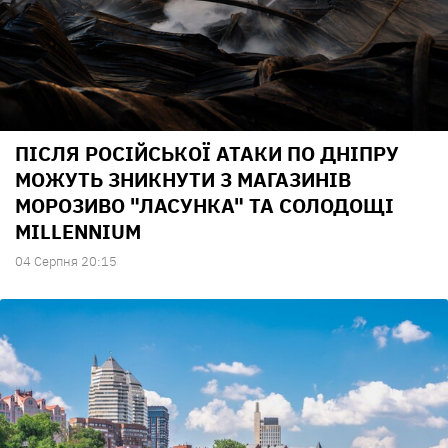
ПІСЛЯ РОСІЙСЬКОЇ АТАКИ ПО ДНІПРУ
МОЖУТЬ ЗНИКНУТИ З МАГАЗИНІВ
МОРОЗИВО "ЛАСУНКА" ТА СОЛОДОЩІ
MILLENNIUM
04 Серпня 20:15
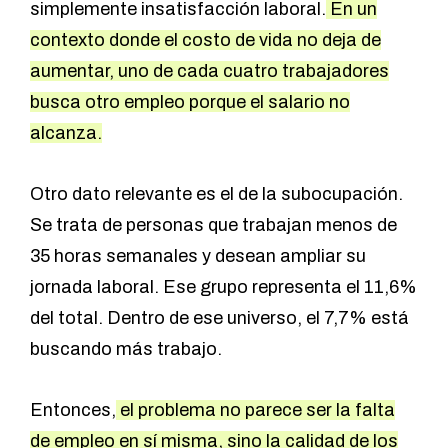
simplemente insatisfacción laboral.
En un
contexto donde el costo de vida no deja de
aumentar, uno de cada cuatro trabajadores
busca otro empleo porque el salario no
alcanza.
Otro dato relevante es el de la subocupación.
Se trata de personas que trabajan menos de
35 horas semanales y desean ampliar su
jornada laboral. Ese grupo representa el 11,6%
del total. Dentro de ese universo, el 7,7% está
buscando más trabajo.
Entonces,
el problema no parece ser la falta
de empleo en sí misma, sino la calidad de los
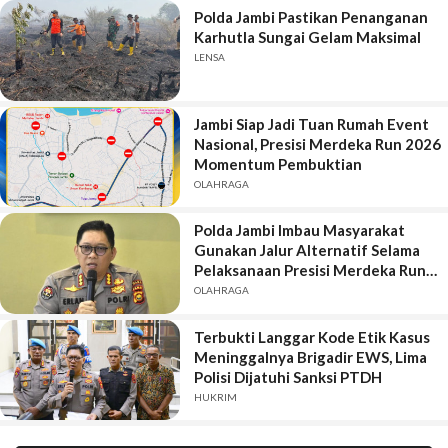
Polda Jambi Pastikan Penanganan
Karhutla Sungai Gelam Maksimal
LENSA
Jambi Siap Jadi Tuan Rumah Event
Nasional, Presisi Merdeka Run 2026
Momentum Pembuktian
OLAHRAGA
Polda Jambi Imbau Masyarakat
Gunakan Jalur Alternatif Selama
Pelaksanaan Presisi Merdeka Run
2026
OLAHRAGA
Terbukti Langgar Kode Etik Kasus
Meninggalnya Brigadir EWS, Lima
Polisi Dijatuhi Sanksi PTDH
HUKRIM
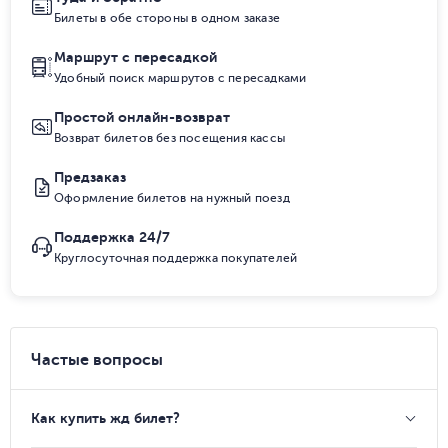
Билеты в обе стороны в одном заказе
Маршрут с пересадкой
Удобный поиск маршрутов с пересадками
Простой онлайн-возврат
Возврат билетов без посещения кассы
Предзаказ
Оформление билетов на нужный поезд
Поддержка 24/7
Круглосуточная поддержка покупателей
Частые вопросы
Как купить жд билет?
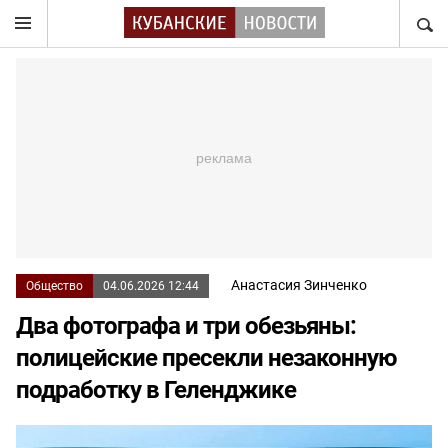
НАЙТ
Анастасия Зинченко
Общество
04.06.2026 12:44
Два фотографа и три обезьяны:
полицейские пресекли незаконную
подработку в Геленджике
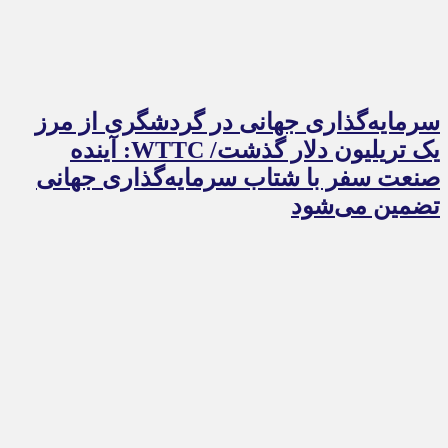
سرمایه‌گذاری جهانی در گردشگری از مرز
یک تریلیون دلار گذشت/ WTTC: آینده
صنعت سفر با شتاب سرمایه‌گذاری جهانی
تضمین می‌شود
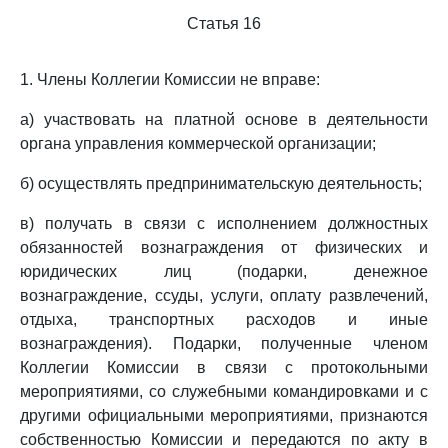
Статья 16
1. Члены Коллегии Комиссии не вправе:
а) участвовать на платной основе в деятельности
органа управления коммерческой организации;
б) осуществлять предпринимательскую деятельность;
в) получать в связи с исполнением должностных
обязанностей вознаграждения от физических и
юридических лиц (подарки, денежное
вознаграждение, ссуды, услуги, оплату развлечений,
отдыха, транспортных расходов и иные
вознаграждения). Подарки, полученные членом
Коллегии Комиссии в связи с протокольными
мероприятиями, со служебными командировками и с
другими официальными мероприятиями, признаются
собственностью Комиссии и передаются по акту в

--

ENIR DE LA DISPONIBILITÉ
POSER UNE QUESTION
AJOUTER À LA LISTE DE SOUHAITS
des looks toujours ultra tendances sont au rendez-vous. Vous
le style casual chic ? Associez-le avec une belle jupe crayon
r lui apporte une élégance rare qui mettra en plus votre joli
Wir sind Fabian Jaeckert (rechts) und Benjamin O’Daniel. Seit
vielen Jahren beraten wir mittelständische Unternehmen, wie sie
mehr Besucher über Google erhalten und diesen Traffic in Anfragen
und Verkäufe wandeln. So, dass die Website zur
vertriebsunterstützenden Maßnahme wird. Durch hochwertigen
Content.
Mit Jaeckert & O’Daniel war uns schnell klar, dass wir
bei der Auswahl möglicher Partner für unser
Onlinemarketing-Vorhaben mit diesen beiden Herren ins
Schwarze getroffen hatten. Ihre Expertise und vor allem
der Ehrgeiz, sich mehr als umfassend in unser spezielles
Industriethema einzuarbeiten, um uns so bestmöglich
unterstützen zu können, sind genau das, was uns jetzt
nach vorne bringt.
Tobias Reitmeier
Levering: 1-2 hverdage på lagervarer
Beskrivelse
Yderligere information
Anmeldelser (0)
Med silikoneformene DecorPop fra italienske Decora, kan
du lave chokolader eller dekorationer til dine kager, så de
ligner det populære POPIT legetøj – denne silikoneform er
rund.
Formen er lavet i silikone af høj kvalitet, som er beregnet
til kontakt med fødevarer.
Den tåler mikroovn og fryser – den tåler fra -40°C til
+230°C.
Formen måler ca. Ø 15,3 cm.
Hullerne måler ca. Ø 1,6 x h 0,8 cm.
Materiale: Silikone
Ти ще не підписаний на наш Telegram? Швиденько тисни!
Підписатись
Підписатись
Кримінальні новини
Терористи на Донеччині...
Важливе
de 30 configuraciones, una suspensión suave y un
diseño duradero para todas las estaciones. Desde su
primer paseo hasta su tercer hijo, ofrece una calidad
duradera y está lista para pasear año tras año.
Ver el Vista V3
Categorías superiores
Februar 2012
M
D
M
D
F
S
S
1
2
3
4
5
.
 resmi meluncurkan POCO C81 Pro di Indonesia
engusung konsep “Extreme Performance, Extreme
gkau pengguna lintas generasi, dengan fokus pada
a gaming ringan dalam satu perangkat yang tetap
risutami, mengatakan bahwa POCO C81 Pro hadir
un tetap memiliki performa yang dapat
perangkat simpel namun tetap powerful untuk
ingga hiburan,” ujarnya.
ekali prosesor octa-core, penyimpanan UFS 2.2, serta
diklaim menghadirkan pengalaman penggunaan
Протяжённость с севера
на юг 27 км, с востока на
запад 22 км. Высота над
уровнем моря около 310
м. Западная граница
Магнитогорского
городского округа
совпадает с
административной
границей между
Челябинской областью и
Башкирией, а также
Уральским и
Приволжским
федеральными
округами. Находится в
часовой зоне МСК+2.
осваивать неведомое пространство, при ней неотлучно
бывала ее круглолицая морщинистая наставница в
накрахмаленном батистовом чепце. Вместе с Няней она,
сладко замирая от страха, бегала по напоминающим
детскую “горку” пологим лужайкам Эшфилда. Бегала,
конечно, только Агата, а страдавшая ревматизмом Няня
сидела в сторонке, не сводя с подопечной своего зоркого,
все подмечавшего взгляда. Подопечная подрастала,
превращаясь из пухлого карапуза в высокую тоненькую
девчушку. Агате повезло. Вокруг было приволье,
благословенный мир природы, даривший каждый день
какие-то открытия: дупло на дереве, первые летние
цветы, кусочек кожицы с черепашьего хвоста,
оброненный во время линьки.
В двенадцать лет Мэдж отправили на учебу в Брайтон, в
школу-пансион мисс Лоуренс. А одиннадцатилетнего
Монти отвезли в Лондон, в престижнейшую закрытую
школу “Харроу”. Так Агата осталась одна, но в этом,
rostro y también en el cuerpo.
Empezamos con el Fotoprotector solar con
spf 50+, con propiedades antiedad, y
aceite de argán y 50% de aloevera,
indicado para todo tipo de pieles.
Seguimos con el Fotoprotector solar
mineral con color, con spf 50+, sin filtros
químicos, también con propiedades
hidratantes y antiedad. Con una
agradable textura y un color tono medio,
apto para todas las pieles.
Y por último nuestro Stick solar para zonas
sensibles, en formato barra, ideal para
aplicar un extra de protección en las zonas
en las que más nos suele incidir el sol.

TRY IT ->
Convert the data into a JSON list of strings, starting at the line that contains "simplemente insatisfacción laboral." and ending at the line that contains "تضمین می‌شود", with both of those lines included. Make one string for each line, skip blank lines, and leave the pictures out.

ANSWER TO THIS TASK ->
[
  "simplemente insatisfacción laboral.",
  "En un",
  "contexto donde el costo de vida no deja de",
  "aumentar, uno de cada cuatro trabajadores",
  "busca otro empleo porque el salario no",
  "alcanza.",
  "Otro dato relevante es el de la subocupación.",
  "Se trata de personas que trabajan menos de",
  "35 horas semanales y desean ampliar su",
  "jornada laboral. Ese grupo representa el 11,6%",
  "del total. Dentro de ese universo, el 7,7% está",
  "buscando más trabajo.",
  "Entonces,",
  "el problema no parece ser la falta",
  "de empleo en sí misma, sino la calidad de los",
  "Polda Jambi Pastikan Penanganan",
  "Karhutla Sungai Gelam Maksimal",
  "LENSA",
  "Jambi Siap Jadi Tuan Rumah Event",
  "Nasional, Presisi Merdeka Run 2026",
  "Momentum Pembuktian",
  "OLAHRAGA",
  "Polda Jambi Imbau Masyarakat",
  "Gunakan Jalur Alternatif Selama",
  "Pelaksanaan Presisi Merdeka Run",
  "2026",
  "OLAHRAGA",
  "Terbukti Langgar Kode Etik Kasus",
  "Meninggalnya Brigadir EWS, Lima",
  "Polisi Dijatuhi Sanksi PTDH",
  "HUKRIM",
  "Билеты в обе стороны в одном заказе",
  "Маршрут с пересадкой",
  "Удобный поиск маршрутов с пересадками",
  "Простой онлайн-возврат",
  "Возврат билетов без посещения кассы",
  "Предзаказ",
  "Оформление билетов на нужный поезд",
  "Поддержка 24/7",
  "Круглосуточная поддержка покупателей",
  "Частые вопросы",
  "Как купить жд билет?",
  "НАЙТ",
  "Анастасия Зинченко",
  "Общество",
  "04.06.2026 12:44",
  "Два фотографа и три обезьяны:",
  "полицейские пресекли незаконную",
  "подработку в Геленджике",
  "سرمایه‌گذاری جهانی در گردشگری از مرز",
  "یک تریلیون دلار گذشت/ WTTC: آینده",
  "صنعت سفر با شتاب سرمایه‌گذاری جهانی",
  "تضمین می‌شود"
]